[DIRECTIONS FOR THIS TASK] Reproduce everything in the NNI notebook code from "transform.crop_size=224" down to "train=True, download=True, transform=transform)", character for character.

──────── PAGE EXTRACT ────────

Disclaimer: this code was executed using NNI version 2.8

In [None]:
import os
os.environ['OMP_NUM_THREADS'] = "16"
os.environ['OMP_PROC_BIND'] = "TRUE"

In [None]:
import time
import logging
import numpy as np
import torch
import torch.nn as nn
from torchvision import datasets
from torchvision import transforms
from torchvision import models
from torch.utils.data.sampler import SubsetRandomSampler
from torch.profiler import profile, record_function, ProfilerActivity
from nni.compression.pytorch import pruning, speedup

In [None]:
def build_data_loader(data_dir, batch_size, random_seed=42, valid_size=0.1, shuffle=True, test=False):
    transform = transforms.Compose([transforms.ToTensor()])
    transform.crop_size=224
    transform.resize_size=224
    
    train_dataset = datasets.CIFAR10(root=data_dir, train=True, download=True, transform=transform)
    test_dataset = datasets.CIFAR10(root=data_dir, train=False, download=True, transform=transform)

    train_loader = torch.utils.data.DataLoader(train_dataset, batch_size=batch_size, num_workers=4, pin_memory=True, persistent_workers=True)
    test_loader = torch.utils.data.DataLoader(test_dataset, batch_size=batch_size, shuffle=shuffle)

    return (train_loader, test_loader)

In [None]:
def train(model, data_loader, num_epochs, criterion, optimizer, device):
    total_steps = len(train_loader)
    for epoch in range(num_epochs):
        start = time.time()
        for step, (images, labels) in enumerate(train_loader):  
            # Move tensors to the configured device
            images = images.to(device)
            labels = labels.to(device)
        
            # Forward pass
            outputs = model(images)
            outputs.to(device)
            loss = criterion(outputs, labels)
        
            # Backward and optimize
            optimizer.zero_grad()
            loss.backward()
            optimizer.step()
            #print ('Step [{}/{}], Loss: {:.4f}'.format(step+1, total_steps, loss.item()))
        end = time.time()
               
        print ('Epoch [{}/{}], Loss: {:.4f}, time: {} seconds'.format(epoch+1, num_epochs, loss.item(), int(end-start)))
            

In [None]:
def test(model, test_loader, device):
    with torch.no_grad():
        correct = 0
        total = 0
        for images, labels in test_loader:
            images = images.to(device)
            labels = labels.to(device)
            outputs = model(images)
            _, predicted = torch.max(outputs.data, 1)
            total += labels.size(0)
            correct += (predicted == labels).sum().item()
            del images, labels, outputs

    print('Accuracy of the network on the {} test images: {} %'.format(10000, 100 * correct / total))  

In [None]:
class CNN(nn.Module):
    def __init__(self, num_classes=10):
        super(CNN, self).__init__()
        self.layer1 = nn.Sequential(
            nn.Conv2d(3, 32, kernel_size=3, stride=1, padding=1),
            nn.ReLU(),
            nn.MaxPool2d(kernel_size = 2, stride = 2))

──────── RAW DATA ────────

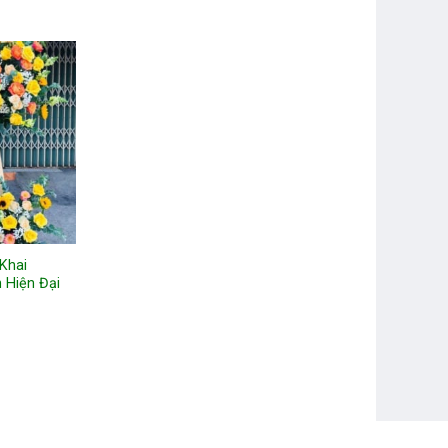
Khai
 Hiện Đại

────────

[RESULT]
transform.crop_size=224
    transform.resize_size=224
    
    train_dataset = datasets.CIFAR10(root=data_dir, train=True, download=True, transform=transform)